Racism and health of Indigenous Australians under the microscope 


The appalling state of Indigenous health in Australia stems from historical and contemporary forms of colonisation and racism, according to a speaker at the upcoming Charles Darwin University (CDU) Public Lecture Series.

Research Fellow, Menzies School of Health Research & Centre for Health and Society, Dr Yin Paradies will outline a new body of work revealing a link between racism and ill-health among minority populations worldwide in his presentation, Racism and the Health of Indigenous Australians, at the CDU Public Lecture Series on 9 October.

“It is only recently that the explicit study of racism has emerged as a field of research in public health,” Dr Paradies said.

“However, very little research on racism and health has been undertaken in relation to Indigenous Australians.

“This presentation will explore the prevalence of racism against Indigenous people in Australia. This will include an examination of systemic and institutional racism as well as self-reported interpersonal racism and findings on racist attitudes and beliefs about Indigenous Australians among the general populace.”

Dr Paradies will discuss the pathways between racism and ill-health before examining findings from the Darwin Region Urban Indigenous Diabetes study and the 2004-2005 National Aboriginal and Torres Strait Islander Health Survey on the association between self-reported racism and various demographic and health outcomes among Indigenous participants.

“The findings from these surveys demonstrate that interpersonal racism is associated with poor mental and general health outcomes as well as chronic disease and behaviours such as smoking.

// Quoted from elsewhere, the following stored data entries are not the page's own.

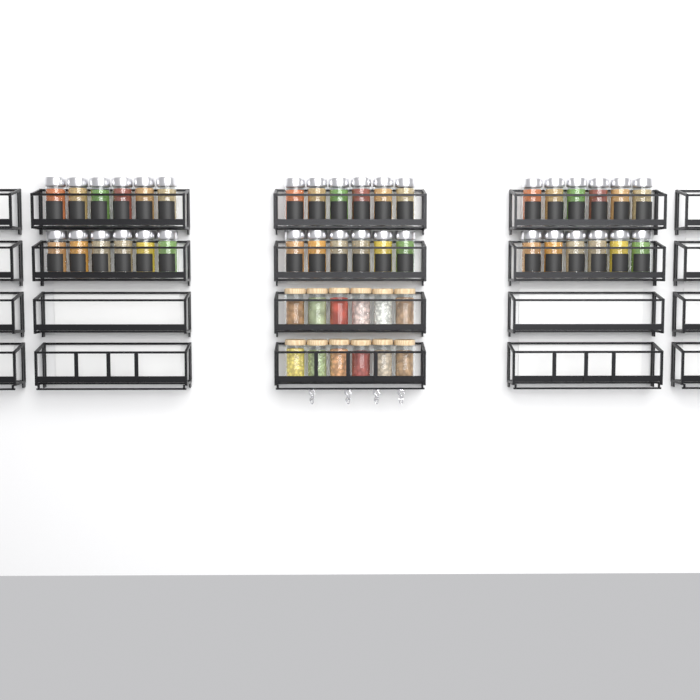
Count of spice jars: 36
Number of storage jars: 12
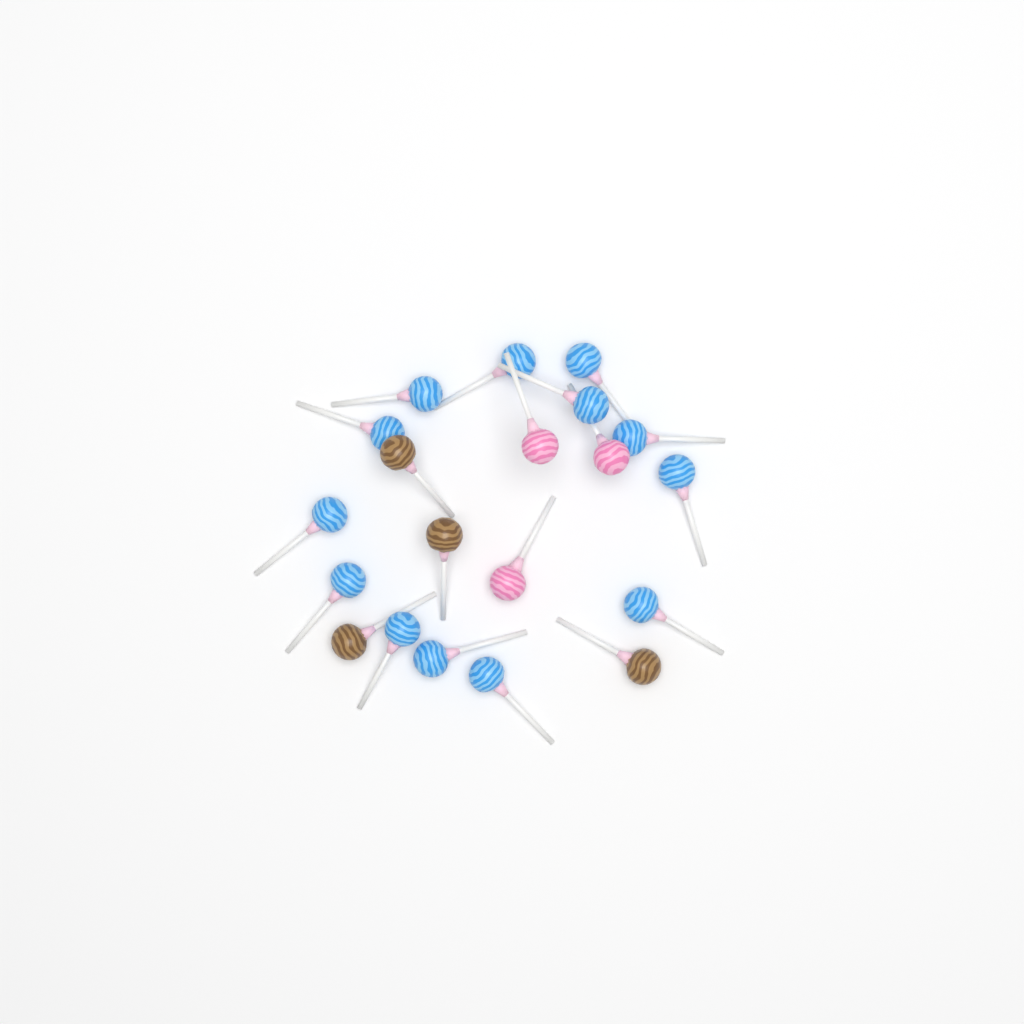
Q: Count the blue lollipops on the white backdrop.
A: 13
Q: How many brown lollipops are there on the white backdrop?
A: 4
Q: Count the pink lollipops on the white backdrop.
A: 3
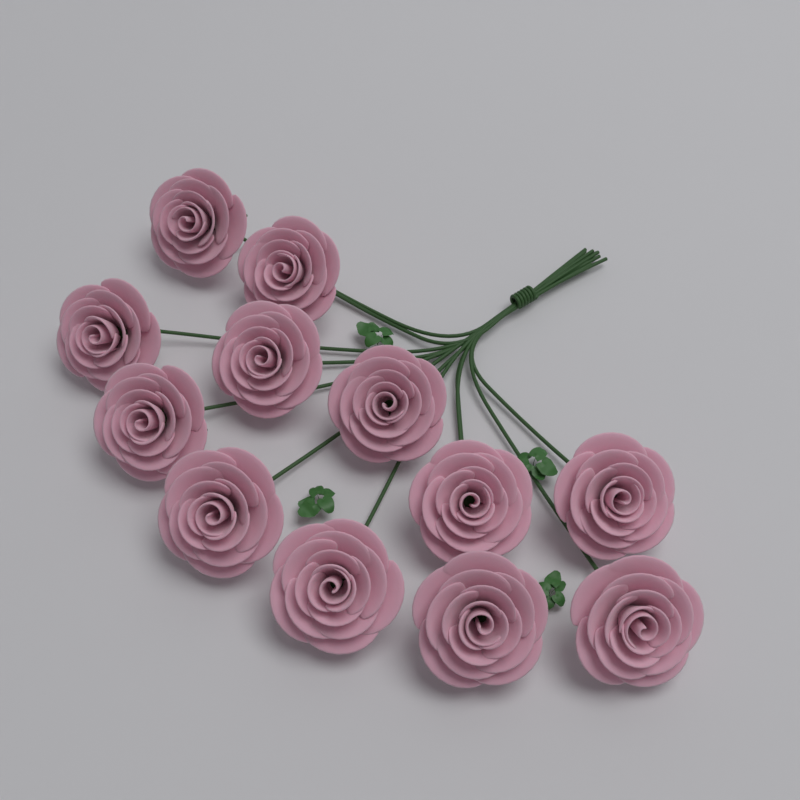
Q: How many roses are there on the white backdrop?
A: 12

Much of this relationship with ill-health is due to the stress associated with experiences of racism,” he said.

“Indigenous people suffer from chronic diseases at three to four times the rate of other Australians and are twice as likely to be hospitalised for mental disorders, to report poor health, and to be daily smokers. The contribution of racism to such ill-health highlights the importance of further research in this area.”

Dr Paradies’ public lecture will run from 6pm to 7pm on Tuesday, 9 October at the Museum and Art Gallery of the Northern Territory and is open to members of the public. Entry is free.